Training Device Boosts Access to High-Performance Testing

PNAS Nexus

The rise of automation and AI has raised fears about job loss, but smart tools can also train workers rather than replace them. Meanwhile, a chronic shortage of trained personnel limits the reach of healthcare in both developing and developed countries.

Minkyo Lee, Rustem F. Ismagilov, and colleagues develop and describe a device that trains and assists laboratory-inexperienced personnel to perform laboratory workflows. Specifically, the device monitors a user's progress through the steps of sample pooling for nucleic acid amplification tests (NAATs), which can detect a wide range of infectious pathogens.

Sample pooling, in which equal volumes from multiple specimens are combined and tested together, can reduce per-sample costs and increase testing throughput while preserving clinical performance. However, pooling can be error-prone, as workers must transfer clinical specimens correctly, avoid cross-contamination, and maintain accurate documentation.
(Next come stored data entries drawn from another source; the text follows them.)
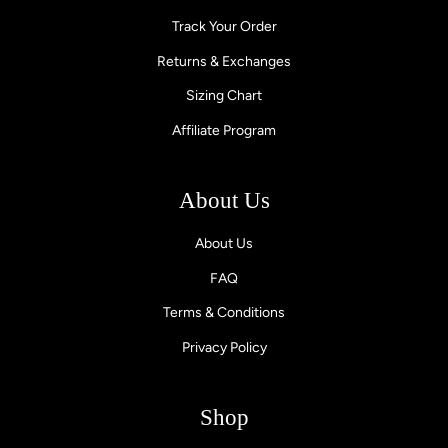
Track Your Order
Returns & Exchanges
Sizing Chart
Affiliate Program
About Us
About Us
FAQ
Terms & Conditions
Privacy Policy
Shop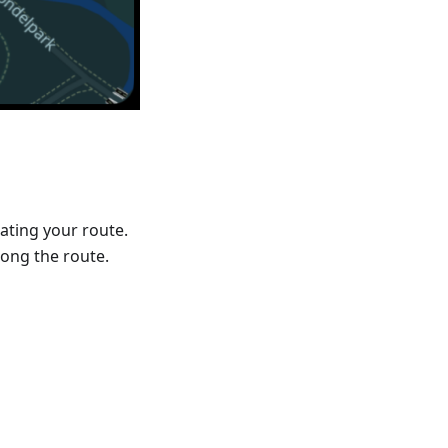
ating your route.
ong the route.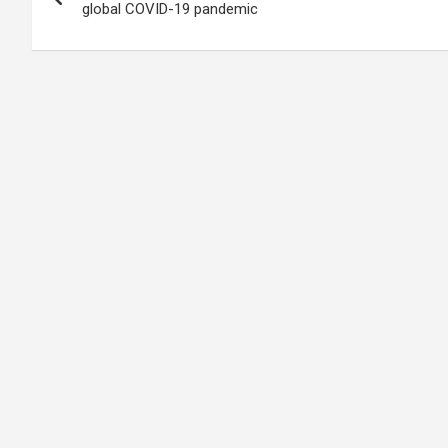
navigation
global COVID-19 pandemic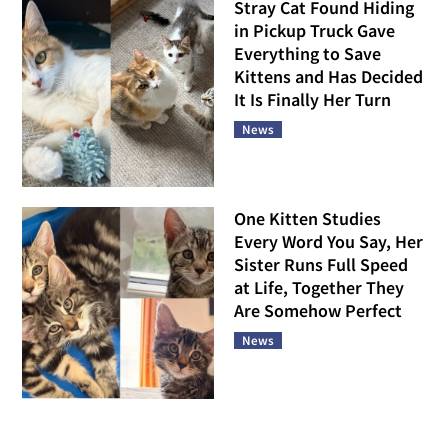
Stray Cat Found Hiding
in Pickup Truck Gave
Everything to Save
Kittens and Has Decided
It Is Finally Her Turn
News
One Kitten Studies
Every Word You Say, Her
Sister Runs Full Speed
at Life, Together They
Are Somehow Perfect
News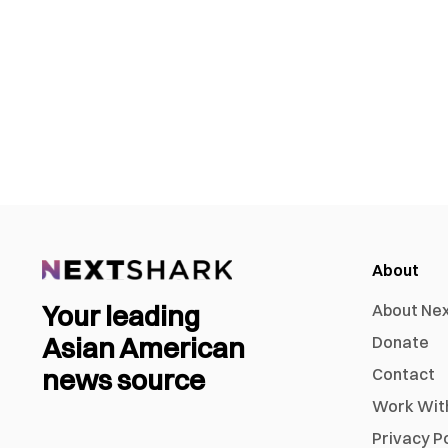
About
Your leading
About Ne
Asian American
Donate
news source
Contact
Work Wit
Privacy P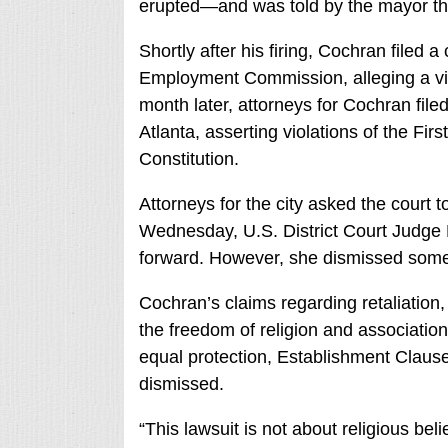
erupted—and was told by the mayor tha
Shortly after his firing, Cochran filed 
Employment Commission, alleging a viola
month later, attorneys for Cochran file
Atlanta, asserting violations of the F
Constitution.
Attorneys for the city asked the court to
Wednesday, U.S. District Court Judge 
forward. However, she dismissed some 
Cochran’s claims regarding retaliation,
the freedom of religion and association
equal protection, Establishment Clause
dismissed.
“This lawsuit is not about religious beli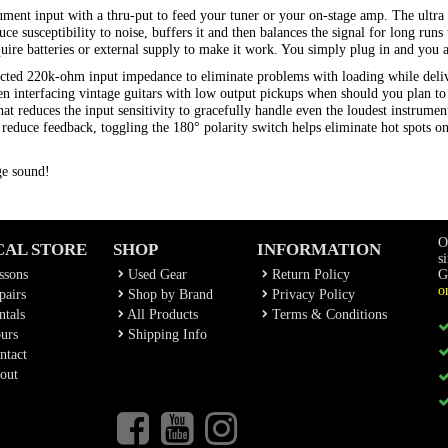
ment input with a thru-put to feed your tuner or your on-stage amp. The ultra q
e susceptibility to noise, buffers it and then balances the signal for long run
re batteries or external supply to make it work. You simply plug in and you a
selected 220k-ohm input impedance to eliminate problems with loading while del
hen interfacing vintage guitars with low output pickups when should you plan 
at reduces the input sensitivity to gracefully handle even the loudest instrume
o reduce feedback, toggling the 180° polarity switch helps eliminate hot spots o
ge sound!
O
CAL STORE
SHOP
INFORMATION
s
ssons
Used Gear
Return Policy
G
o
airs
Shop by Brand
Privacy Policy
tals
All Products
Terms & Conditions
urs
Shipping Info
ntact
out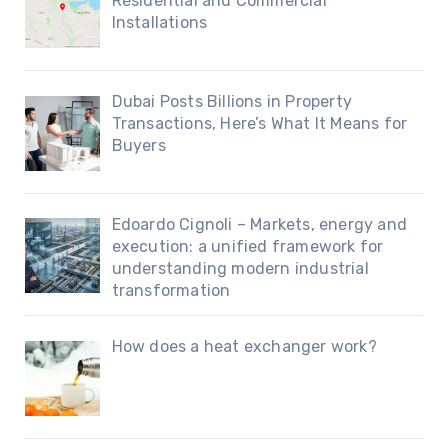
Residential and Commercial
Installations
Dubai Posts Billions in Property
Transactions, Here’s What It Means for
Buyers
Edoardo Cignoli – Markets, energy and
execution: a unified framework for
understanding modern industrial
transformation
How does a heat exchanger work?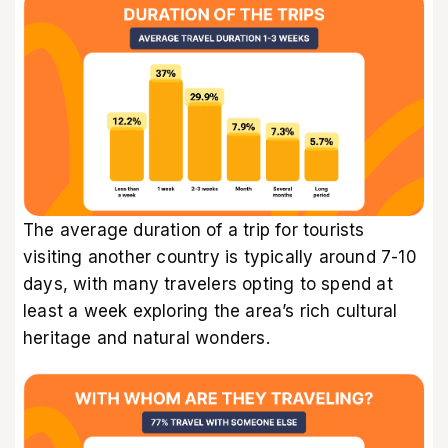
The average duration of a trip for tourists
visiting another country is typically around 7-10
days, with many travelers opting to spend at
least a week exploring the area’s rich cultural
heritage and natural wonders.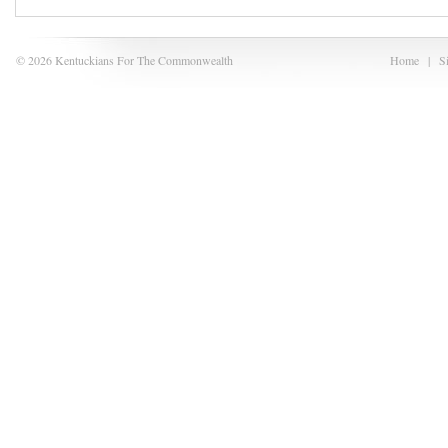
© 2026 Kentuckians For The Commonwealth
Home
|
S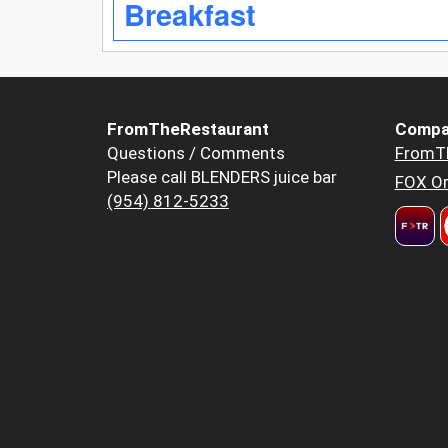
Breakfast
FromTheRestaurant
Compa
Questions / Comments
FromT
Please call BLENDERS juice bar
FOX Or
(954) 812-5233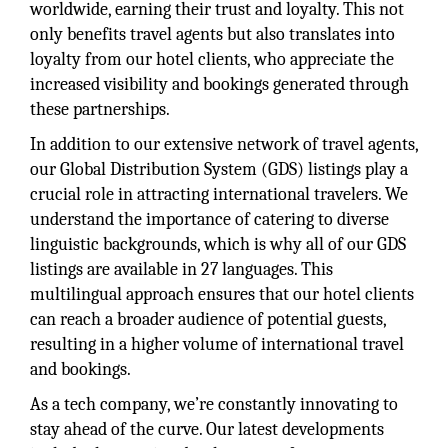
worldwide, earning their trust and loyalty. This not
only benefits travel agents but also translates into
loyalty from our hotel clients, who appreciate the
increased visibility and bookings generated through
these partnerships.
In addition to our extensive network of travel agents,
our Global Distribution System (GDS) listings play a
crucial role in attracting international travelers. We
understand the importance of catering to diverse
linguistic backgrounds, which is why all of our GDS
listings are available in 27 languages. This
multilingual approach ensures that our hotel clients
can reach a broader audience of potential guests,
resulting in a higher volume of international travel
and bookings.
As a tech company, we’re constantly innovating to
stay ahead of the curve. Our latest developments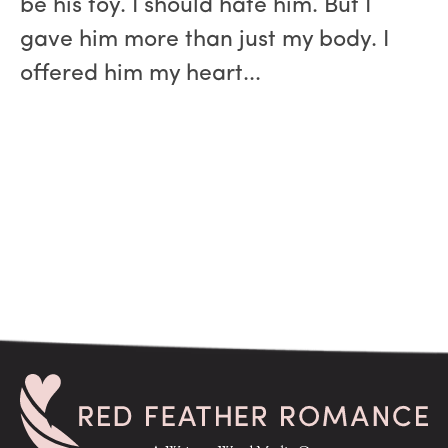
be his toy. I should hate him. But I
gave him more than just my body. I
offered him my heart...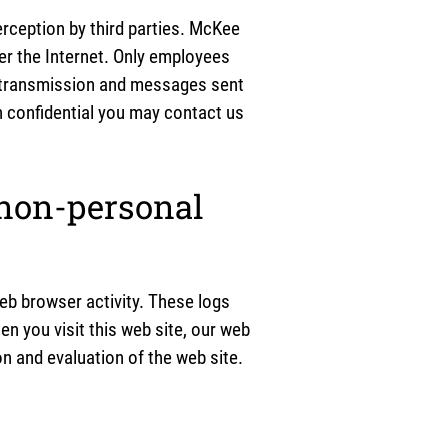
erception by third parties. McKee
er the Internet. Only employees
l transmission and messages sent
on confidential you may contact us
 non-personal
eb browser activity. These logs
n you visit this web site, our web
n and evaluation of the web site.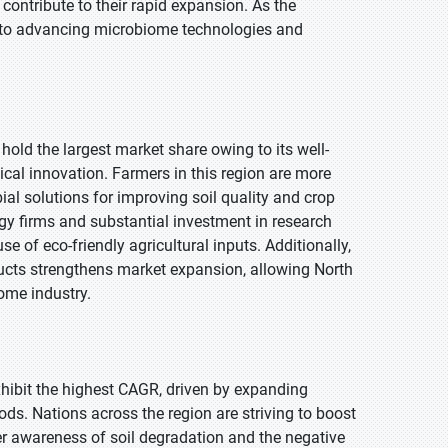
 contribute to their rapid expansion. As the
l to advancing microbiome technologies and
hold the largest market share owing to its well-
al innovation. Farmers in this region are more
ial solutions for improving soil quality and crop
gy firms and substantial investment in research
se of eco-friendly agricultural inputs. Additionally,
cts strengthens market expansion, allowing North
iome industry.
exhibit the highest CAGR, driven by expanding
ods. Nations across the region are striving to boost
r awareness of soil degradation and the negative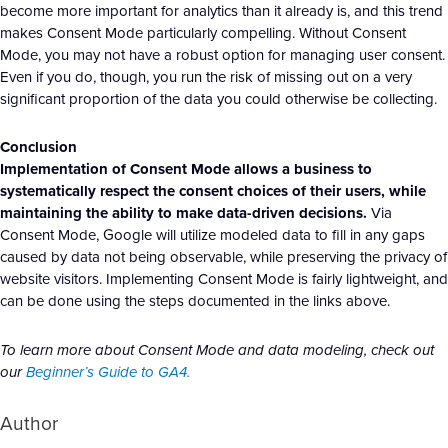
become more important for analytics than it already is, and this trend
makes Consent Mode particularly compelling. Without Consent
Mode, you may not have a robust option for managing user consent.
Even if you do, though, you run the risk of missing out on a very
significant proportion of the data you could otherwise be collecting.
Conclusion
Implementation of Consent Mode allows a business to
systematically respect the consent choices of their users, while
maintaining the ability to make data-driven decisions.
Via
Consent Mode, Google will utilize modeled data to fill in any gaps
caused by data not being observable, while preserving the privacy of
website visitors. Implementing Consent Mode is fairly lightweight, and
can be done using the steps documented in the links above.
To learn more about Consent Mode and data modeling, check out
our
Beginner’s Guide to GA4.
Author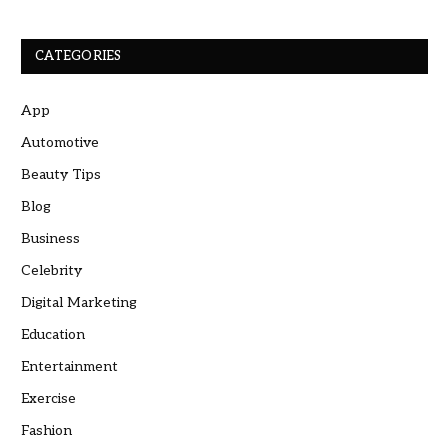
CATEGORIES
App
Automotive
Beauty Tips
Blog
Business
Celebrity
Digital Marketing
Education
Entertainment
Exercise
Fashion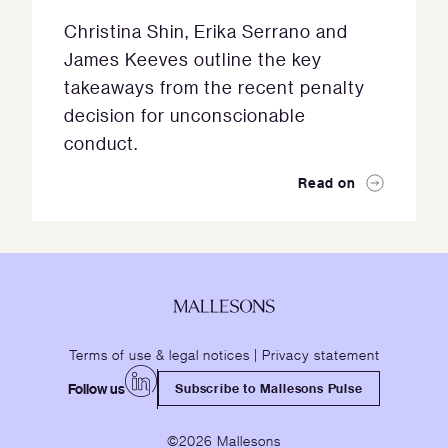
Christina Shin, Erika Serrano and
James Keeves outline the key
takeaways from the recent penalty
decision for unconscionable
conduct.
Read on
Terms of use & legal notices
|
Privacy statement
Follow us
Subscribe to Mallesons Pulse
©2026 Mallesons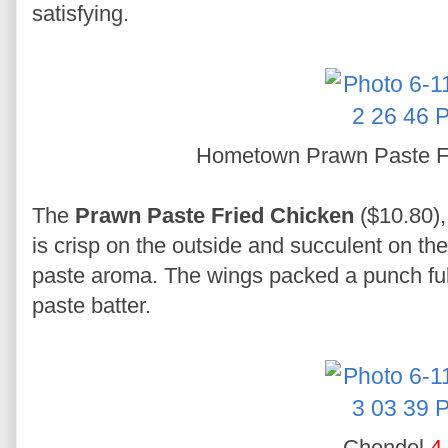
satisfying.
Hometown Prawn Paste F
The
Prawn Paste Fried Chicken
($10.80),
is crisp on the outside and succulent on th
paste aroma. The wings packed a punch full 
paste batter.
Chendol
4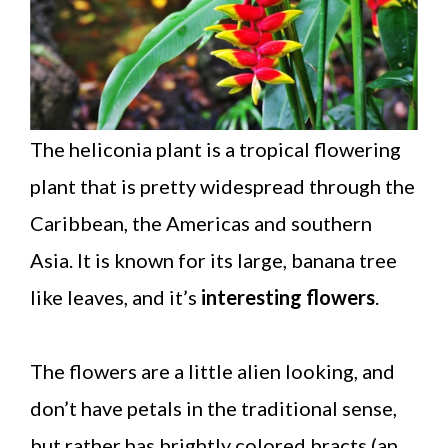
The heliconia plant is a tropical flowering
plant that is pretty widespread through the
Caribbean, the Americas and southern
Asia. It is known for its large, banana tree
like leaves, and it’s
interesting flowers
.
The flowers are a little alien looking, and
don’t have petals in the traditional sense,
but rather has brightly colored bracts (an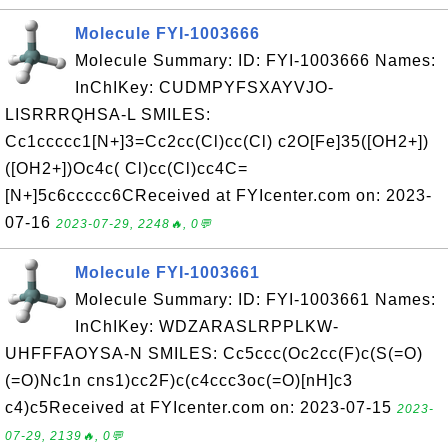
Molecule FYI-1003666
Molecule Summary: ID: FYI-1003666 Names:
InChIKey: CUDMPYFSXAYVJO-
LISRRRQHSA-L SMILES:
Cc1ccccc1[N+]3=Cc2cc(Cl)cc(Cl) c2O[Fe]35([OH2+])
([OH2+])Oc4c( Cl)cc(Cl)cc4C=
[N+]5c6ccccc6CReceived at FYIcenter.com on: 2023-
07-16
2023-07-29, 2248🔥, 0💬
Molecule FYI-1003661
Molecule Summary: ID: FYI-1003661 Names:
InChIKey: WDZARASLRPPLKW-
UHFFFAOYSA-N SMILES: Cc5ccc(Oc2cc(F)c(S(=O)
(=O)Nc1n cns1)cc2F)c(c4ccc3oc(=O)[nH]c3
c4)c5Received at FYIcenter.com on: 2023-07-15
2023-
07-29, 2139🔥, 0💬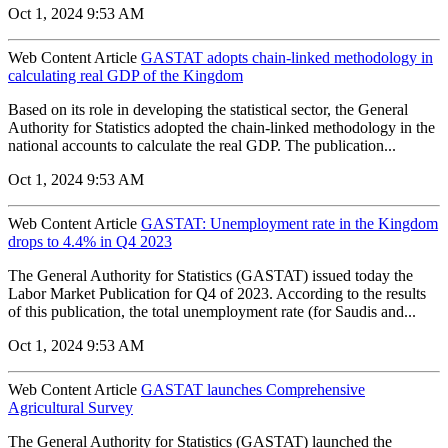
Oct 1, 2024 9:53 AM
Web Content Article
GASTAT adopts chain-linked methodology in
calculating real GDP of the Kingdom
Based on its role in developing the statistical sector, the General
Authority for Statistics adopted the chain-linked methodology in the
national accounts to calculate the real GDP. The publication...
Oct 1, 2024 9:53 AM
Web Content Article
GASTAT: Unemployment rate in the Kingdom
drops to 4.4% in Q4 2023
The General Authority for Statistics (GASTAT) issued today the
Labor Market Publication for Q4 of 2023. According to the results
of this publication, the total unemployment rate (for Saudis and...
Oct 1, 2024 9:53 AM
Web Content Article
GASTAT launches Comprehensive
Agricultural Survey
The General Authority for Statistics (GASTAT) launched the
The authors aim to make pooling more practical in small- and medium-scale health settings, such as mobile or decentralized testing sites, where trained personnel or expensive automated liquid handlers may be unavailable. The device offers step-by-step guidance and tracks user progress, precisely weighing each sample tube and providing clear, real-time feedback if too much or not enough sample is added. The device helps users fix correctable mistakes, but if a detected mistake is uncorrectable, the device guides the user to terminate the process. To support broad accessibility, the entire apparatus is made from low-cost, off-the-shelf electronic components, 3D-printed modules, and open-source systems, for a total cost of ~$600 each.

The authors tested the device with 48 participants, 37 of whom had little or no prior laboratory experience. Compared with paper instructions, the device helped users pool mock clinical samples with high accuracy, reduced uncorrected handling errors, improved volume-transfer skills, and produced high-quality pools.

According to the authors, such tools could make pooled NAATs logistically and financially possible for large-scale surveillance programs, including programs that must estimate low disease prevalence and inform decisions about when mass drug administration can be stopped.